As the elite behind Xi congeals into a political aristocracy, it is also overseeing the closing down of Chinese society, through restrictions on the internet, social profiling and extensive surveillance, or the extraordinary repression of ethnic Uighurs in Xinjiang province. Corruption remains rampant, and protests and other public expressions of popular discontent continue despite more severe crackdowns.
If in the years ahead Xi’s Red Aristocrats become even more entrenched and social mobility is further obstructed by vested interests, economic exploitation will intensify, fueling class differences. As the Plebeians head toward defeat, strife among powerful oligarchs within the Red Aristocracy will take center stage.
Whether a modern-day Huang Chao would then appear — and would know how to galvanize a disgruntled population into rising up — no one can tell, of course. But some people seem to worry about the possibility.

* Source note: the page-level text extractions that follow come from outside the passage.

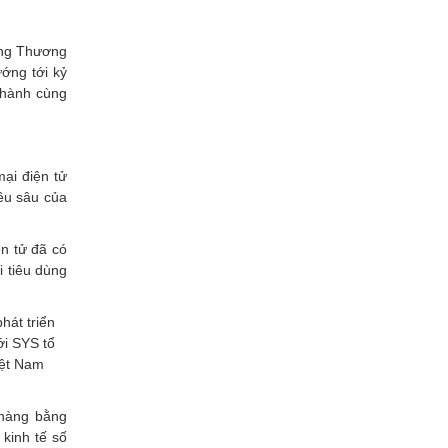
ông Thương
ớng tới kỷ
 hành cùng
ại điện tử
iều sâu của
ện tử đã có
i tiêu dùng
hát triển
ới SYS tổ
iệt Nam
 hàng bằng
kinh tế số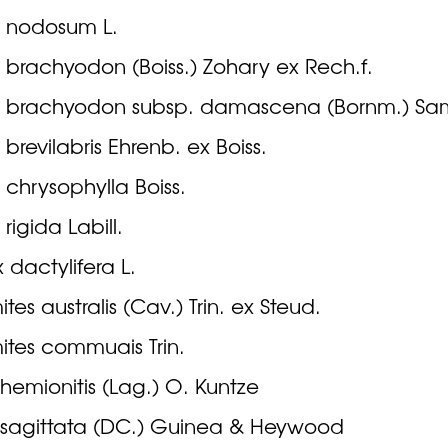
 nodosum L.
 brachyodon (Boiss.) Zohary ex Rech.f.
s brachyodon subsp. damascena (Bornm.) Sa
 brevilabris Ehrenb. ex Boiss.
 chrysophylla Boiss.
rigida Labill.
 dactylifera L.
tes australis (Cav.) Trin. ex Steud.
ites commuais Trin.
s hemionitis (Lag.) O. Kuntze
is sagittata (DC.) Guinea & Heywood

In 2012, Wang Qishan, a confidante of Xi’s and the head of his anti-corruption effort at the time, called on senior CCP members to read Alexis de Tocqueville’s “The Old Regime and the Revolution,” about the popular uprising that toppled the monarchy in France in 1789. Mentioning Huang probably would have struck too close to home.
(Yi-Zheng Lian, a commentator on Hong Kong and Asian affairs, is a professor of economics at Yamanashi Gakuin University, in Kofu, Japan, and a contributing opinion writer.)